:: TASKS FOR THIS EXERCISE ::
1. Transcribe the passage of the APRA cyber security article starting with "The comments were" and going on through "of last year.".
2. Pick up the APRA cyber security article after its last sentence and continue it.

:: GIVEN TEXT ::
%%
Enforcement in APRA’s sights as it steps up focus on cyber security failures

  • By Christine St Anne

The prudential regulator will push the sector to provide independent reviews on how they are complying with cyber risks as it steps up its oversight of cyber security across the broader industry including payment providers and software vendors. 

“We are going to take a much more targeted approach to ensuring CPS 234 – APRA’s compliance standard on cybersecurity - is being fully complied with, and holding boards and management accountable where it is not,” APRA executive member Geoff Summerhayes said in a speech on Thursday. 

“Starting next year, APRA will be asking boards to engage an external audit firm to conduct a thorough review of their CPS 234 compliance and report back to both APRA and the board,” he added.

The comments were part of the prudential regulators new cyber security over the next five years which “seeks to extend APRA’s reach beyond its regulated entities to influence the broader cyber eco-system”. 

If boards are unwilling or unable to make the required changes in a timely manner, we will consider using formal enforcement action

“This is perhaps the most challenging part of the strategy because it involves extending our influence beyond banks, insurers and superannuation licensees to cover a wide range of services, ranging from fund managers and payment platforms to software vendors,” he said. 

In terms of initiating independent board reviews, according to Summerhayes 100 organisations “confessed to shortcomings” when APRA conducted its audit of CP2 234 compliance at the end of last year.
%%
:: AVAILABLE DATA ::
%%
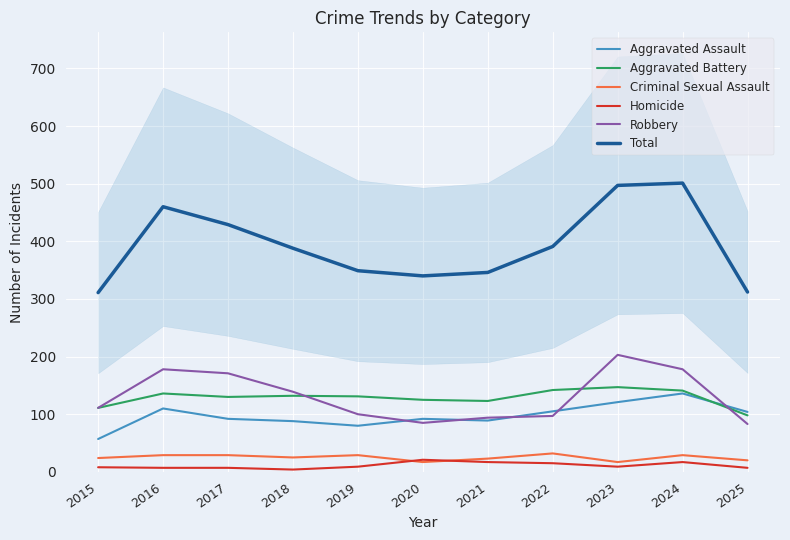

Rank the series by their maximum value, from lowest to highest.

Homicide, Criminal Sexual Assault, Aggravated Assault, Aggravated Battery, Robbery, Total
%%
:: ANSWER LIST ::
1.
The comments were part of the prudential regulators new cyber security over the next five years which “seeks to extend APRA’s reach beyond its regulated entities to influence the broader cyber eco-system”. 

If boards are unwilling or unable to make the required changes in a timely manner, we will consider using formal enforcement action

“This is perhaps the most challenging part of the strategy because it involves extending our influence beyond banks, insurers and superannuation licensees to cover a wide range of services, ranging from fund managers and payment platforms to software vendors,” he said. 

In terms of initiating independent board reviews, according to Summerhayes 100 organisations “confessed to shortcomings” when APRA conducted its audit of CP2 234 compliance at the end of last year.

2.
And while other organisations told APRA they were compliant when the prudential regulator’s IT risks specialist teams conducted their own review, they “discovered significant weaknesses in every instance, in areas such as testing programs, control environments and incident response capabilities”. 

“At one level, this exercise is about identifying compliance issues and ensuring they are rectified in the shortest period of time to protect companies and the wider system,” Summerhayes said.

“At another level, it’s sending a message about the seriousness of this issue, and the need for greater accountability for meeting what are now legal obligations,” he added.

In fact, based on the evidence that boards don’t seem to understand cyber risks, Summerhayes said that the regular is “no longer prepared to simply take their words for it – we want compliance independently verified, and we will be applying serious pressure when it’s not forthcoming”. 

Where gaps are “sufficiently material”, APRA will force organisations “to issue a breach notice and create a rectification plan”. 

At the heart of the new strategy is recognition that the Australian financial system is an ecosystem of an estimated 17,000 interconnected financial entities, markets, and financial market infrastructures that provide products and services to consumers

“If boards are unwilling or unable to make the required changes in a timely manner, we will consider using formal enforcement action,” he warned.

“The intention, as per our “constructively tough” enforcement philosophy, it is to expedite positive change to protect institutions, the customers that rely on them and the broader financial system.” 

In his speech, Summerhayes spoke about the impact of cyber breaches and how they can have a “cascading impact on the whole system”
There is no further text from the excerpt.